8 August, 2017
The Australia-Hong Kong mutual recognition of funds (MRF) scheme was initially launched almost 10 years ago but it has not resulted in any real flows in either direction to date. At the end of a recent SFC briefing on the France-HK MRF scheme however, the local regulator reminded the Hong Kong fund industry of some new Australian tax developments which are relevant in the context of the Australia-HK MRF programme.
In July 2017, the Minister for Revenue and Financial Services in Australia, Kelly O’Dwyer, discussed several Australian tax incentives designed to encourage the use of Australian fund managers, which would apply to Hong Kong domiciled funds investing in Australia.
Although Hong Kong based fund managers had expressed interest in registering their funds in Australia at the time of the launch of the Australia-HK MRF, momentum has been slow.
In terms of Australian funds coming to Hong Kong and being available for investment by the Hong Kong retail public, there has unfortunately not been much take up in the scheme either.
One of the practical difficulties an Australian domiciled fund would face in Hong Kong is the fact that Australian funds tend to be managed by a "responsible entity" and the investment management and custodial functions are both undertaken by that same entity.

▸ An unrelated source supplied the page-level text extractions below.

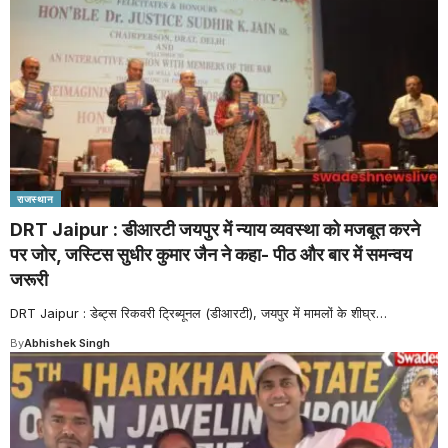
राजस्थान
DRT Jaipur : डीआरटी जयपुर में न्याय व्यवस्था को मजबूत करने
पर जोर, जस्टिस सुधीर कुमार जैन ने कहा- पीठ और बार में समन्वय
जरूरी
DRT Jaipur : डेब्ट्स रिकवरी ट्रिब्यूनल (डीआरटी), जयपुर में मामलों के शीघ्र
…
By
Abhishek Singh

In contrast, local regulations require that the custodian of all SFC authorised funds be separate and independent from the investment manager. Another potential hurdle for Australian funds coming to Hong Kong is that the fund would only be able to raise up to 30% of its AUM from the Hong Kong market. As indicated on the SFC’s website, the relevant application checklist for Australian funds seeking SFC authorisation is being updated.